Geminijes · 30/08/2019 10:09

You can not blame the Celebrant for the stress you felt.

You lied to your parents and also expected someone else (the Celebrant) to also lie on your behalf.

No matter what reasons you had for not telling the truth doesn't cover up the fact that the onus is on you and your DH, and no one else.

Honesty is always the best policy.

Tell the truth or be prepared to take the flak when the truth comes out.

GorkyMcPorky · 30/08/2019 10:09

Oh and if the reg office is really too small and you know it's important for your parents to witness your marriage, don't go ahead and do it regardless!

EverTheConundrum · 30/08/2019 10:09

I'm sorry I can't understand much of your OP at all. Please can you summarise

hsegfiugseskufh · 30/08/2019 10:10

a fake wedding

its not a "fake" wedding, its what the op considered the actual wedding - there's nothing wrong with that.

them saying they'll celebrate that date as their anniversary goes to show that they consider that their real wedding, and the legal bit just that.

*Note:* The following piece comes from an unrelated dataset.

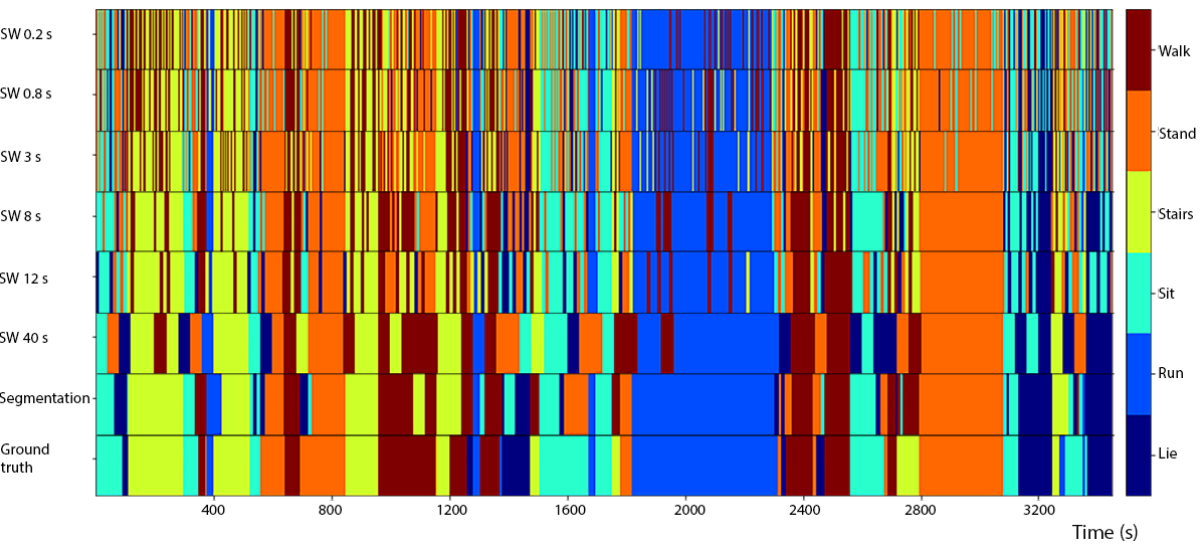
Figure 15. Predictions from Xgboost using 6 different fixed-sized sliding windows (SWs) and greedy Gaussian segmentation as well as the ground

I would suggest anyone with that attitude doesn't attend any weddings tbh.

Alsohuman · 30/08/2019 10:11

Ours doesn’t have “packages”, just different sized rooms, none of which are cupboards. It wouldn’t have hurt them to pay extra in any case, given their parents coughed up for the rest.

butterflywings37 · 30/08/2019 10:11

No registry office is going to turn away an additional two people, regardless of the “package”. Unless the ceremony’s held in a cupboard.

Actually they do as the office that the basic package offers, is just that - an office - ours had a desk, filing cabinet, book case and 6 chairs - no space for any extra people just us and our witnesses and we were repeatedly reminded that we could not have extra people.

hsegfiugseskufh · 30/08/2019 10:11

MN is an alternative universe because honestly this is such a non issue. I cant imagine anyone in RL even batting an eyelid at this. Bizarre.

hsegfiugseskufh · 30/08/2019 10:11

Alsohuman

but what if they didn't want to do that! it was their bloody wedding, not their parents. It was up to THEM what they wanted.

C0untDucku1a · 30/08/2019 10:12

This is very common to be legally married before. Years ago a cousin of dh married a man who was divorced. They were not allowed to legally marry in the church so they got married officially the day before. The vicar began by explaining this was a marriage blessing, or words like that.

My friend is doing similar later this year. Marrying at the register office with just their children and witnesses, and having a full day of it later.

Another who had a celebrant at their venue, but married at the register office earlier that day just the two of them and witnesses.

The difference being they didnt lie about it and they didnt expect a professional to lie about it too.

You sound quite immature op. This is the day after your wedding day and youre furious the celebrant didnt lie for you.

Tbh im not sure why your dh had to tell you before you reached the venue. Surely he could have handled his mother and told you after the fake wedding? Did he just stand by and watch your mil make this fuss and phone your mother? You may have a dh problem...

HeadsDownThumbsUpEveryone · 30/08/2019 10:12

them saying they'll celebrate that date as their anniversary goes to show that they consider that their real wedding, and the legal bit just that.

Except no matter how you try to spin it that date isn't the date they actually got married. It might be the day they consider as their wedding day but it's never actually going to be the day they got married as that's the day they signed the marriage license and said their vows.

AccioCats · 30/08/2019 10:13

Hollycatberry you are confusing wedding celebrations with an actual wedding. A wedding involves the legal joining of the two people in marriage.

The wedding celebrations can of course take many different forms and will vary depending on culture and tradition. They can also take place any time after the couple have actually been married. I’ve been invited to a wedding celebration which actually took place on the first anniversary of the wedding, so a year later.

Fundamental Point still remains: the OP chose to lie

Alsohuman · 30/08/2019 10:13

Then they should have paid for it themselves @Bonjourfreddie.